Bit Accuracy

Any scientific field needs its academic rigor by pursuing accuracy and precision. Computer science pursues bit accuracy: any computational process is accurate and precise up to every bit.

Here bit is short for binary digit, the smallest digital symbol which has a value of $0$ or $1$. Scientific experiments have requirements of accuracy and precision according to the standards and best practices of their domains. For instance, we may see expressions such as “experiments results are statistically significant when the $p$-value is less than $0.05$”, “the error is no more than $3$ Angstrom ($\mathring{\mathrm{A}}$)”, and “the results are precise up to four digits after the decimal point”. All of these are not bit accurate.

Computer science works complementarily with these domains by guaranteeing bit accuracy when processing experimental data, doing simulation, or conducting theoretical reasoning

For example, in Go programming language, type accuracy is a kind of bit accuracy: while $1$ is regarded as a int number, $1.0$ would be regarded as float number, which is different from the field of mathematics.

Scientific progress can be made without mathematical exactness or bit accuracy. Sometimes it is meaningful just to establish that factor A is positively (or negatively) related to factor B, when investigating a phenomenon involving factors A and B.

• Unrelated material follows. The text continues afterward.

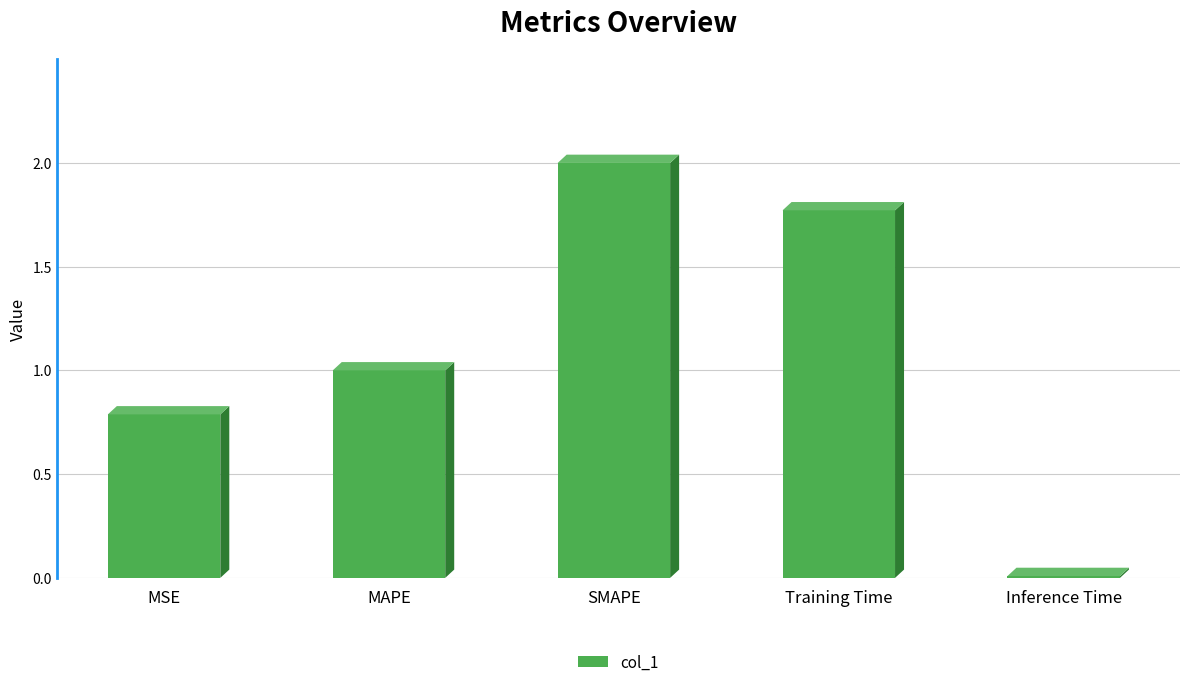

What is the label of the 2nd bar from the right?

Training Time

Let us consider an example in psychology. The domain problem has to do with domestic violence: why does a spouse being battered not leave an abusive relationship but stay committed to marriage? Professor Caryl Rusbult proposed a theory of investment model for close relationship:

$$\mathrm{Commitment}\propto (\mathrm{Satisfaction}\times \mathrm{Investment})/\mathrm{Alternative}$$

which can partially answer this question. A spouse's commitment to marriage is positively related to satisfaction and investment, but negatively related to alternatives. A battered spouse stays in an abusive relationship, not due to marriage satisfaction, but because she/he has invested heavily (e.g., having children) or has poor alternatives (e.g., without independent income). Rusbult's investment model is not mathematically exact or bit accurate, but it is indeed a scientific progress, an inspirational theory which can lead to social policies and guides for individual actions.

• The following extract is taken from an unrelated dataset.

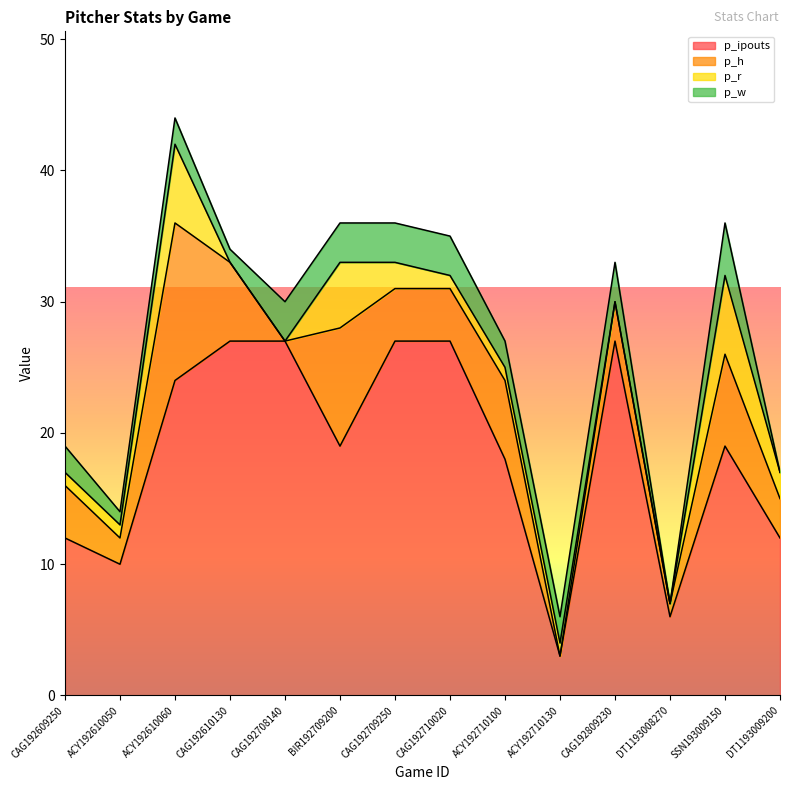

At which category does p_w reach its first local peak?

ACY192610060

Computing and mathematics can be used to help test whether real data show that commitment is related positively to satisfaction and investment, but negatively to alternatives. Doman scientists, such as psychologists, utilize their professional expertise and domain knowledge to advance their fields and contribute to society. Computer scientists complement their efforts by offering mental tools and computing hardware and software that feature automatically executed, bit-accurate, constructive abstractions of information transformation.